__Text shown__
Juan Antonio Buschiazzo (October 29, 1845 – May 13, 1917) was an Italian-born Argentine architect and engineer who contributed to the modernisation of Buenos Aires, Argentina in the 1880s and to the construction of the city of La Plata, the new capital of the Buenos Aires Province.

== Biography ==
Born on October 29, 1845, in Pontinvrea, Buschiazzo was the son of Margarita Bresciani and Carlos Buschiazzo. In 1850, the family arrived to Argentina and took up residence in Belgrano, a town that was soon to become a neighbourhood of the city of Buenos Aires. It was here that his four brothers and sisters were born.

In 1862, he started work in the studio of the Italian architect Nicolás Canale and his son José, and in 1869 he graduated from the University of Buenos Aires with a degree in architecture and construction engineering. In 1875, he became a member of the Municipal Commission for Public Works in Belgrano and in 1878 he qualified as an architect. In 1879, his son, Juan Carlos, was born and was later to become an architect and work with his father on a number of projects.

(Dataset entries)
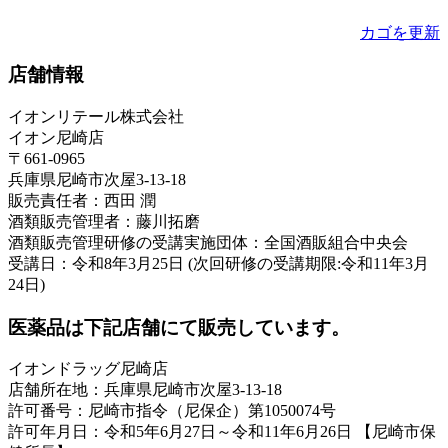
カゴを更新
店舗情報
イオンリテール株式会社
イオン尼崎店
〒661-0965
兵庫県尼崎市次屋3-13-18
販売責任者：西田 潤
酒類販売管理者：藤川拓磨
酒類販売管理研修の受講実施団体：全国酒販組合中央会
受講日：令和8年3月25日 (次回研修の受講期限:令和11年3月
24日)
医薬品は下記店舗にて販売しています。
イオンドラッグ尼崎店
店舗所在地：兵庫県尼崎市次屋3-13-18
許可番号：尼崎市指令（尼保企）第1050074号
許可年月日：令和5年6月27日～令和11年6月26日 【尼崎市保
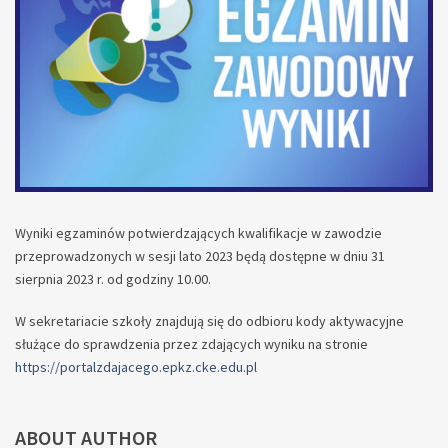
Wyniki egzaminów potwierdzających kwalifikacje w zawodzie
przeprowadzonych w sesji lato 2023 będą dostępne w dniu 31
sierpnia 2023 r. od godziny 10.00.
W sekretariacie szkoły znajdują się do odbioru kody aktywacyjne
służące do sprawdzenia przez zdających wyniku na stronie
https://portalzdajacego.epkz.cke.edu.pl
ABOUT AUTHOR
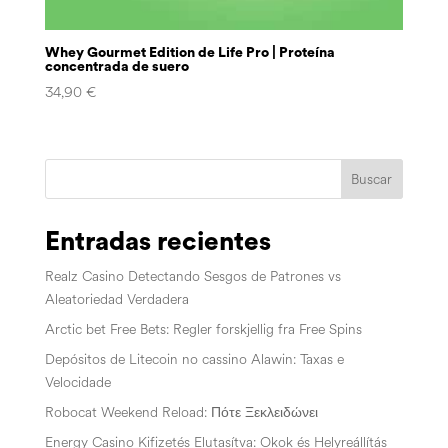
Whey Gourmet Edition de Life Pro | Proteína
concentrada de suero
34,90
€
Buscar
Entradas recientes
Realz Casino Detectando Sesgos de Patrones vs
Aleatoriedad Verdadera
Arctic bet Free Bets: Regler forskjellig fra Free Spins
Depósitos de Litecoin no cassino Alawin: Taxas e
Velocidade
Robocat Weekend Reload: Πότε Ξεκλειδώνει
Energy Casino Kifizetés Elutasítva: Okok és Helyreállítás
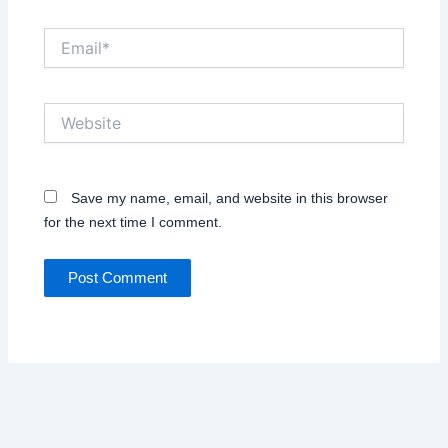
Email*
Website
Save my name, email, and website in this browser
for the next time I comment.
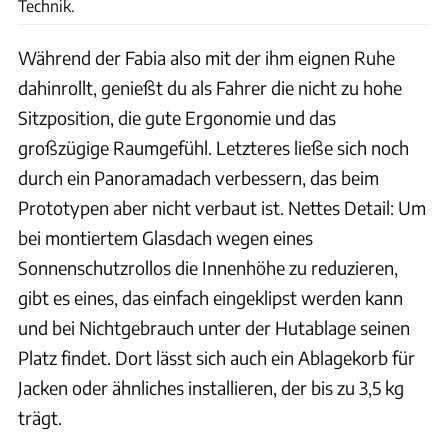
Technik.
Während der Fabia also mit der ihm eignen Ruhe
dahinrollt, genießt du als Fahrer die nicht zu hohe
Sitzposition, die gute Ergonomie und das
großzügige Raumgefühl. Letzteres ließe sich noch
durch ein Panoramadach verbessern, das beim
Prototypen aber nicht verbaut ist. Nettes Detail: Um
bei montiertem Glasdach wegen eines
Sonnenschutzrollos die Innenhöhe zu reduzieren,
gibt es eines, das einfach eingeklipst werden kann
und bei Nichtgebrauch unter der Hutablage seinen
Platz findet. Dort lässt sich auch ein Ablagekorb für
Jacken oder ähnliches installieren, der bis zu 3,5 kg
trägt.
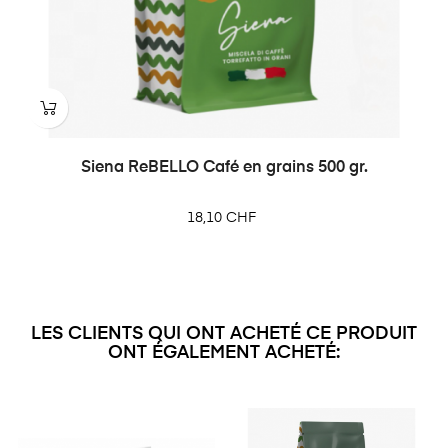
‹
›
Siena ReBELLO Café en grains 500 gr.
Prix
18,10 CHF
LES CLIENTS QUI ONT ACHETÉ CE PRODUIT
ONT ÉGALEMENT ACHETÉ:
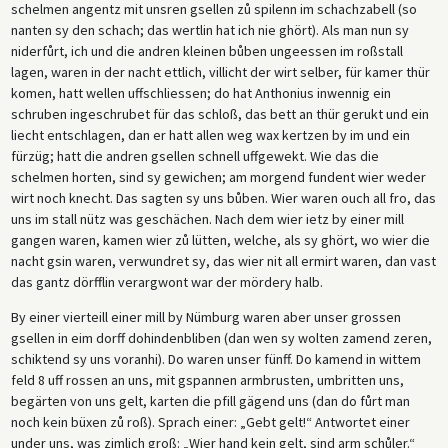
schelmen angentz mit unsren gsellen zů spilenn im schachzabell (so
nanten sy den schach; das wertlin hat ich nie ghört). Als man nun sy
niderfůrt, ich und die andren kleinen bůben ungeessen im roßstall
lagen, waren in der nacht ettlich, villicht der wirt selber, für kamer thür
komen, hatt wellen uffschliessen; do hat Anthonius inwennig ein
schruben ingeschrubet für das schloß, das bett an thür gerukt und ein
liecht entschlagen, dan er hatt allen weg wax kertzen by im und ein
fürzüg; hatt die andren gsellen schnell uffgewekt. Wie das die
schelmen horten, sind sy gewichen; am morgend fundent wier weder
wirt noch knecht. Das sagten sy uns bůben. Wier waren ouch all fro, das
uns im stall nütz was geschächen. Nach dem wier ietz by einer mill
gangen waren, kamen wier zů lütten, welche, als sy ghört, wo wier die
nacht gsin waren, verwundret sy, das wier nit all ermirt waren, dan vast
das gantz dörfflin verargwont war der mördery halb.
By einer vierteill einer mill by Nümburg waren aber unser grossen
gsellen in eim dorff dohindenbliben (dan wen sy wolten zamend zeren,
schiktend sy uns voranhi). Do waren unser fünff. Do kamend in wittem
feld 8 uff rossen an uns, mit gspannen armbrusten, umbritten uns,
begärten von uns gelt, karten die pfill gägend uns (dan do fůrt man
noch kein büxen zů roß). Sprach einer: „Gebt gelt!“ Antwortet einer
under uns, was zimlich groß: „Wier hand kein gelt, sind arm schůler.“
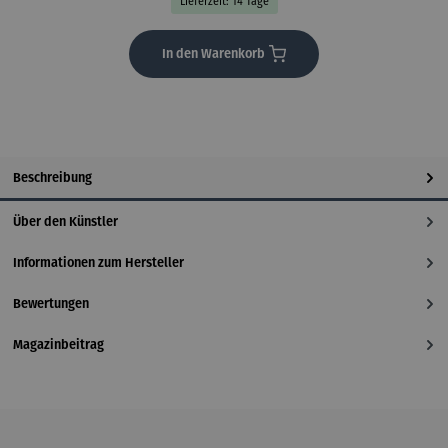
Lieferzeit: 14 Tage
In den Warenkorb
Beschreibung
Über den Künstler
Informationen zum Hersteller
Bewertungen
Magazinbeitrag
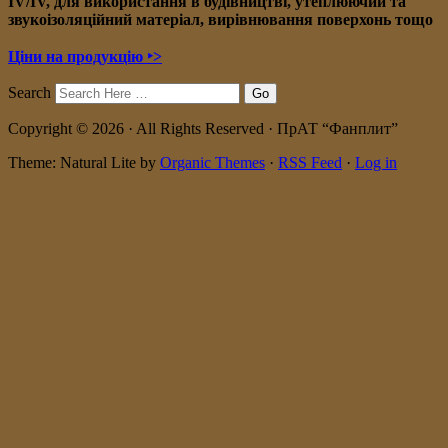
IV/IV, для використання в будівництві, утеплюючий та
звукоізоляційний матеріал, вирівнювання поверхонь тощо
Ціни на продукцію ‣>
Search
Copyright © 2026 · All Rights Reserved · ПрАТ “Фанплит”
Theme: Natural Lite by
Organic Themes
·
RSS Feed
·
Log in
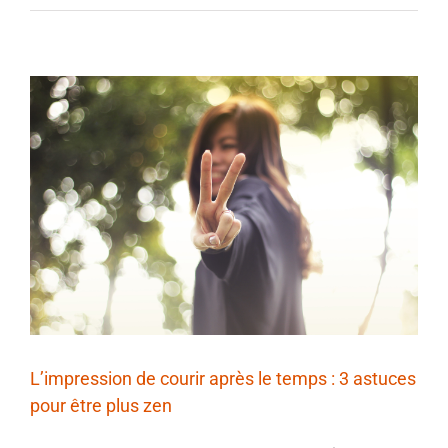
L’impression de courir après le temps : 3 astuces
pour être plus zen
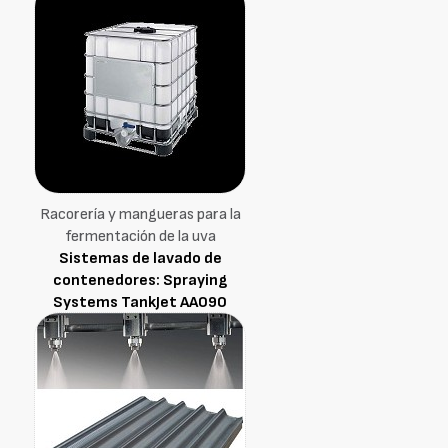
Racorería y mangueras para la
fermentación de la uva
Sistemas de lavado de
contenedores: Spraying
Systems TankJet AA090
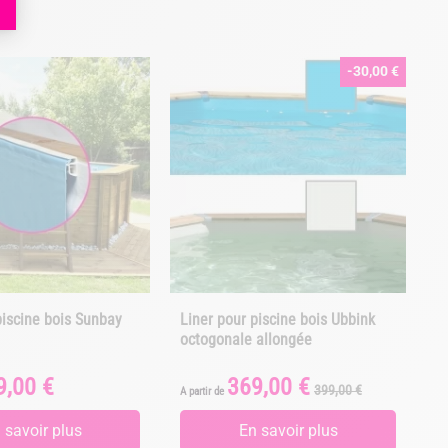
-30,00 €
piscine bois Sunbay
Liner pour piscine bois Ubbink
L
octogonale allongée
o
9,00 €
369,00 €
Prix
Prix
399,00 €
A partir de
A 
de
base
 savoir plus
En savoir plus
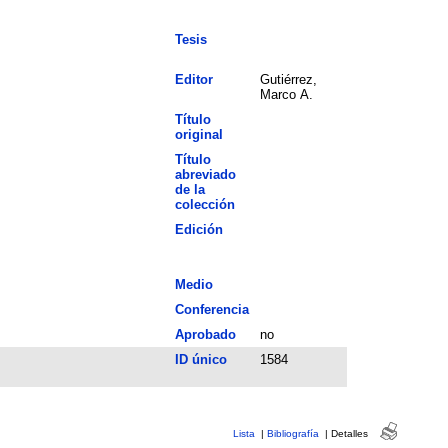
Tesis
Editor
Gutiérrez,
Marco A.
Título
original
Título
abreviado
de la
colección
Edición
Medio
Conferencia
Aprobado
no
ID único
1584
Lista
|
Bibliografía
|
Detalles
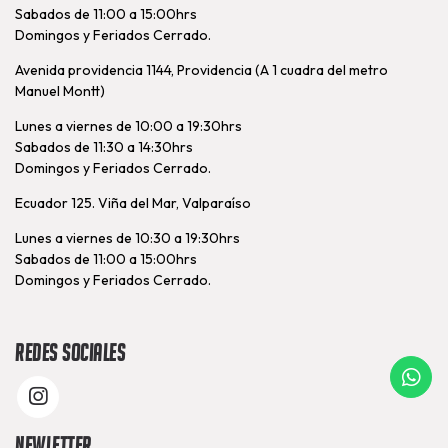
Sabados de 11:00 a 15:00hrs
Domingos y Feriados Cerrado.
Avenida providencia 1144, Providencia (A 1 cuadra del metro
Manuel Montt)
Lunes a viernes de 10:00 a 19:30hrs
Sabados de 11:30 a 14:30hrs
Domingos y Feriados Cerrado.
Ecuador 125. Viña del Mar, Valparaíso
Lunes a viernes de 10:30 a 19:30hrs
Sabados de 11:00 a 15:00hrs
Domingos y Feriados Cerrado.
Redes Sociales
Newletter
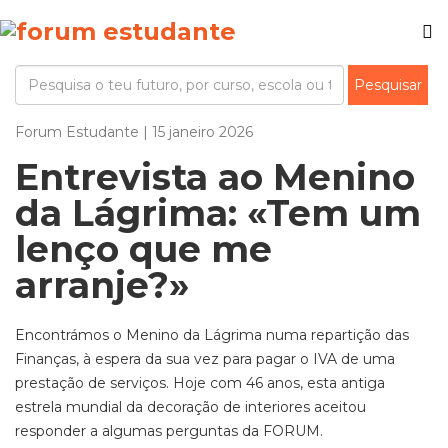
Forum Estudante | 15 janeiro 2026
Entrevista ao Menino
da Lágrima: «Tem um
lenço que me
arranje?»
Encontrámos o Menino da Lágrima numa repartição das
Finanças, à espera da sua vez para pagar o IVA de uma
prestação de serviços. Hoje com 46 anos, esta antiga
estrela mundial da decoração de interiores aceitou
responder a algumas perguntas da FORUM.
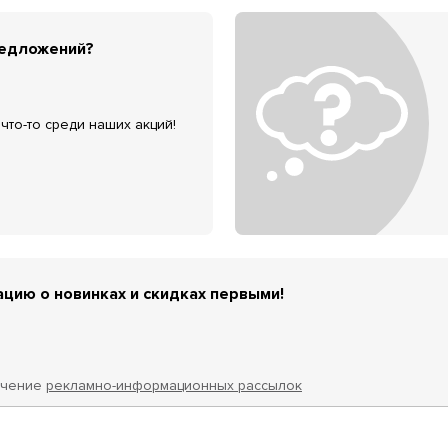
редложений?
что-то среди наших акций!
цию о новинках и скидках первыми!
учение
рекламно-информационных рассылок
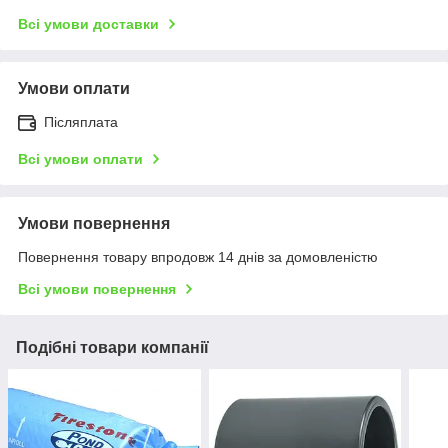
Всі умови доставки
Умови оплати
Післяплата
Всі умови оплати
Умови повернення
Повернення товару впродовж 14 днів за домовленістю
Всі умови повернення
Подібні товари компанії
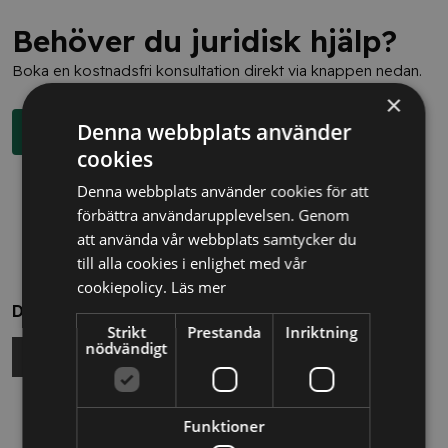
Behöver du juridisk hjälp?
Boka en kostnadsfri konsultation direkt via knappen nedan.
×
Denna webbplats använder
Boka rådgivning
cookies
Denna webbplats använder cookies för att
förbättra användarupplevelsen. Genom
att använda vår webbplats samtycker du
till alla cookies i enlighet med vår
cookiepolicy.
Läs mer
Dela
Strikt
Prestanda
Inriktning
nödvändigt
Relaterade nyheter
Funktioner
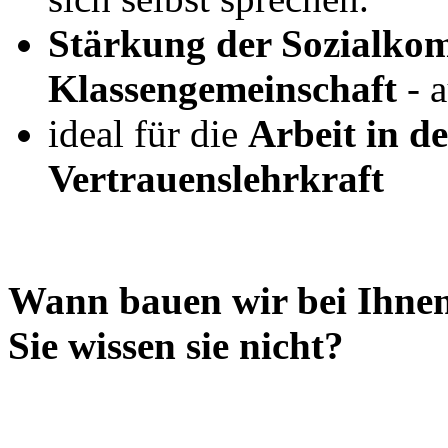
Stärkung der Sozialko
Klassengemeinschaft
- 
ideal für die
Arbeit in de
Vertrauenslehrkraft
Wann bauen wir bei Ihnen
Sie wissen sie nicht?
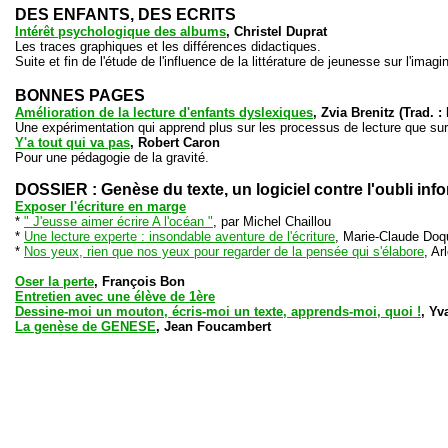
DES ENFANTS, DES ECRITS
Intérêt psychologique des albums
, Christel Duprat
Les traces graphiques et les différences didactiques.
Suite et fin de l'étude de l'influence de la littérature de jeunesse sur l'imag
BONNES PAGES
Amélioration de la lecture d'enfants dyslexiques
, Zvia Brenitz (Trad. :
Une expérimentation qui apprend plus sur les processus de lecture que sur.
Y'a tout qui va pas
, Robert Caron
Pour une pédagogie de la gravité.
DOSSIER : Genèse du texte, un logiciel contre l'oubli inf
Exposer l'écriture en marge
*
" J'eusse aimer écrire A l'océan "
, par Michel Chaillou
*
Une lecture experte : insondable aventure de l'écriture
, Marie-Claude Doq
*
Nos yeux, rien que nos yeux pour regarder de la pensée qui s'élabore
, Ar
Oser la perte
, François Bon
Entretien avec une élève de 1ère
Dessine-moi un mouton, écris-moi un texte, apprends-moi, quoi !
, Y
La genèse de GENESE
, Jean Foucambert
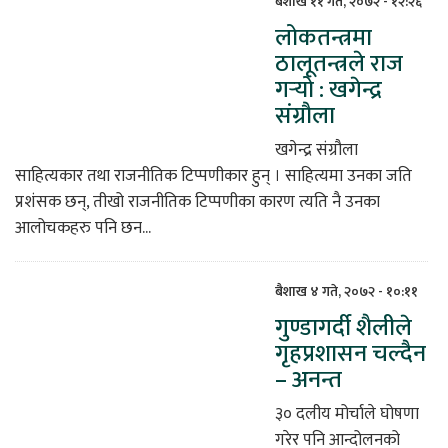
बैशाख ११ गते, २०७२ - १२:२६
लोकतन्त्रमा
िकोड
ठालूतन्त्रले राज
गर्‍यो : खगेन्द्र
ोना
संग्रौला
ेश
खगेन्द्र संग्रौला
साहित्यकार तथा राजनीतिक टिप्पणीकार हुन् । साहित्यमा उनका जति
प्रशंसक छन्, तीखो राजनीतिक टिप्पणीका कारण त्यति नै उनका
आलोचकहरु पनि छन...
बैशाख ४ गते, २०७२ - १०:११
गुण्डागर्दी शैलीले
गृहप्रशासन चल्दैन
– अनन्त
३० दलीय मोर्चाले घोषणा
गरेर पनि आन्दोलनको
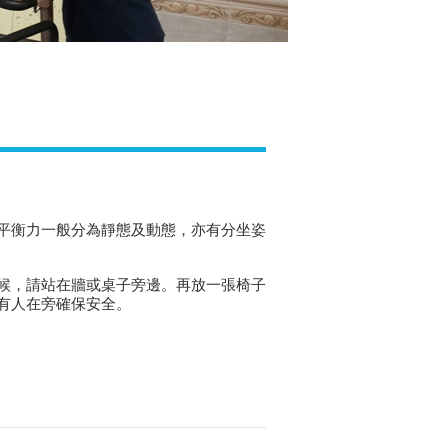
平衡力一般分為靜態及動態，亦有分坐姿
候，請站在牆或桌子旁邊。再放一張椅子
有人在旁確保安全。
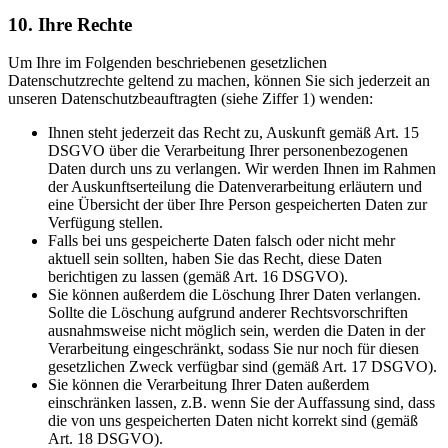
10. Ihre Rechte
Um Ihre im Folgenden beschriebenen gesetzlichen
Datenschutzrechte geltend zu machen, können Sie sich jederzeit an
unseren Datenschutzbeauftragten (siehe Ziffer 1) wenden:
Ihnen steht jederzeit das Recht zu, Auskunft gemäß Art. 15
DSGVO über die Verarbeitung Ihrer personenbezogenen
Daten durch uns zu verlangen. Wir werden Ihnen im Rahmen
der Auskunftserteilung die Datenverarbeitung erläutern und
eine Übersicht der über Ihre Person gespeicherten Daten zur
Verfügung stellen.
Falls bei uns gespeicherte Daten falsch oder nicht mehr
aktuell sein sollten, haben Sie das Recht, diese Daten
berichtigen zu lassen (gemäß Art. 16 DSGVO).
Sie können außerdem die Löschung Ihrer Daten verlangen.
Sollte die Löschung aufgrund anderer Rechtsvorschriften
ausnahmsweise nicht möglich sein, werden die Daten in der
Verarbeitung eingeschränkt, sodass Sie nur noch für diesen
gesetzlichen Zweck verfügbar sind (gemäß Art. 17 DSGVO).
Sie können die Verarbeitung Ihrer Daten außerdem
einschränken lassen, z.B. wenn Sie der Auffassung sind, dass
die von uns gespeicherten Daten nicht korrekt sind (gemäß
Art. 18 DSGVO).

__Task requirements__
1 > Return everything in the passage on Juan Antonio Buschiazzo from "Juan Antonio Buschiazzo" down to "Buenos Aires Province.".
2 > According to the passage on Juan Antonio Buschiazzo, where did his family take up residence after arriving in Argentina in 1850?
3 > Continue the passage on Juan Antonio Buschiazzo from where it stops.
The listing has no role in any of this work.

__Replies__
1 >
Juan Antonio Buschiazzo (October 29, 1845 – May 13, 1917) was an Italian-born Argentine architect and engineer who contributed to the modernisation of Buenos Aires, Argentina in the 1880s and to the construction of the city of La Plata, the new capital of the Buenos Aires Province.

2 > Belgrano

3 >
When Buenos Aires officially became the capital of Argentina in 1880 he was invited by the first mayor of the city, Torcuato de Alvear, to join the Department of Municipal Engineers. Thereafter he was involved with a wide range of projects concerned with the modernisation of Buenos Aires and the construction of public buildings, houses, hospitals, cemeteries, churches, parks, banks etc. In 1881, he joined the Commission for overseeing building projects in the city of La Plata.

In 1886, he founded the Central Society of Architects and became its president between 1888 and 1891 and again between 1901 and 1902.

Between 1908 and 1910, he participated in the Commission for the International Centennial Exposition. He died in Buenos Aires on 13 May 1917.